Lalas: It is not that big a deal if you are not at full strength and you have players clearly missing.
Bennett: OK. What does it do to fan morale and the weight of media narrative ahead of the World Cup?
Lalas: In the case of Wednesday night, because it is Mexico, and knowing what this rivalry stands for, how good the U.S. have performed in recent years, and the fact that the game takes place this close to the World Cup, Mexico appear to have all of the upside. They can draw a line under the uncertainty of 2013, and demonstrate the 2014 Mexico are very much back on track.
For the U.S., a second loss is not the sum of all fears but the sum of many fears. And one that will definitely start to creep into the consciousness is that we are 70-something days away from Brazil and all is not good.
Bennett: Does the fact the U.S. perseveres with the half-squad tradition suggest that at these minicamps Jurgen learns more from watching the players train and live together, which men lift each other’s morale or challenge the rest to raise their game in scrimmages, than in the 90-minute game itself?
Lalas: You said yourself, as an international coach you have so little time with your players. These three days are a gift for Jurgen, even though it may be with half his squad. But know the 90 minutes trump all. There are plenty of (players) who play on international teams who are complete jerks one-on-one. All a coach cares about is success on the field over 90 minutes and in this game, that will mean looking at the back line, watching Julian Green, and seeing if Chris Wondolowski has what it takes to play in a World Cup.
Bennett: Close your eyes. Look into the future. Can you see a time when the United States’ split-squad tradition will be no more?
Lalas: No. This Mexico game is about the World Cup, but it is also about making a huge amount of money by playing your biggest rival in an otherwise meaningless game.
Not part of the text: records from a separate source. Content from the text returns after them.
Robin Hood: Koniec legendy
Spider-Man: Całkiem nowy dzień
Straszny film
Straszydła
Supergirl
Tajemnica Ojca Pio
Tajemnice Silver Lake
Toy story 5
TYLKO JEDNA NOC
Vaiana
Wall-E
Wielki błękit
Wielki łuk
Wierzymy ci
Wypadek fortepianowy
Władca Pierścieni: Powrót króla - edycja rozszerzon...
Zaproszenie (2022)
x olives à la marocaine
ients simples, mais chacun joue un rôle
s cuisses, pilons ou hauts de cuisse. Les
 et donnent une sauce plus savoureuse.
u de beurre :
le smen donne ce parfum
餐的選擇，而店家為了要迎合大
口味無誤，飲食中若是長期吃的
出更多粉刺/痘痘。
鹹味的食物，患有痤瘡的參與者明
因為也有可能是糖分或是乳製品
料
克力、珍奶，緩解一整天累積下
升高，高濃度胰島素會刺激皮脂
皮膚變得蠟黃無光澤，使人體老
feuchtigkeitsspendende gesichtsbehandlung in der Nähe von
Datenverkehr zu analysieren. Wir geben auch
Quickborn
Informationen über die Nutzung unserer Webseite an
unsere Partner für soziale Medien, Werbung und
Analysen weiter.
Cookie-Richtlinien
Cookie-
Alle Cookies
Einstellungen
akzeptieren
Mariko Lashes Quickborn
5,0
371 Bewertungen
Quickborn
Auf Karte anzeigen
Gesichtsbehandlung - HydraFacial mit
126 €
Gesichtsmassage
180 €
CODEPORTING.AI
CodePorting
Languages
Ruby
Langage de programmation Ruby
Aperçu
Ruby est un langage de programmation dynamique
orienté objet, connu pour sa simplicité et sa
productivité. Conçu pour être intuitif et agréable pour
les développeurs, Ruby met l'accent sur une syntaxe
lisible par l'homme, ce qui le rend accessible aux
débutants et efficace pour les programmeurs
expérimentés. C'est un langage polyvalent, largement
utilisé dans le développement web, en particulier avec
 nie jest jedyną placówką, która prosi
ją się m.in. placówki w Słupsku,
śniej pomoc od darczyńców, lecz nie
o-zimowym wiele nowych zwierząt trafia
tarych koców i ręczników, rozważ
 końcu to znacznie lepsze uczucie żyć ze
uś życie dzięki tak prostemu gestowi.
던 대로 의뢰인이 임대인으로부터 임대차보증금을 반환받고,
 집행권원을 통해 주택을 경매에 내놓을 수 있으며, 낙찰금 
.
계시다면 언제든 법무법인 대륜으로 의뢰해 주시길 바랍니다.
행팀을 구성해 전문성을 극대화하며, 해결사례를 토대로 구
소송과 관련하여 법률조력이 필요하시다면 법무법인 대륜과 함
U.S. Soccer will continue to do this, even if they would need me to suit up to make it happen. We played Mexico in the Rose Bowl two weeks before the 1994 World Cup. 100,000 people came. 100,000 Mexico fans. Roy Wegerle scored the only goal and we won 1-0.
So, this tradition will not be going anywhere. Yes it plays to the fault lines between the American- and the European-based members of our squad, but both groups need each other. We have to trust that they will find a way to figure it out.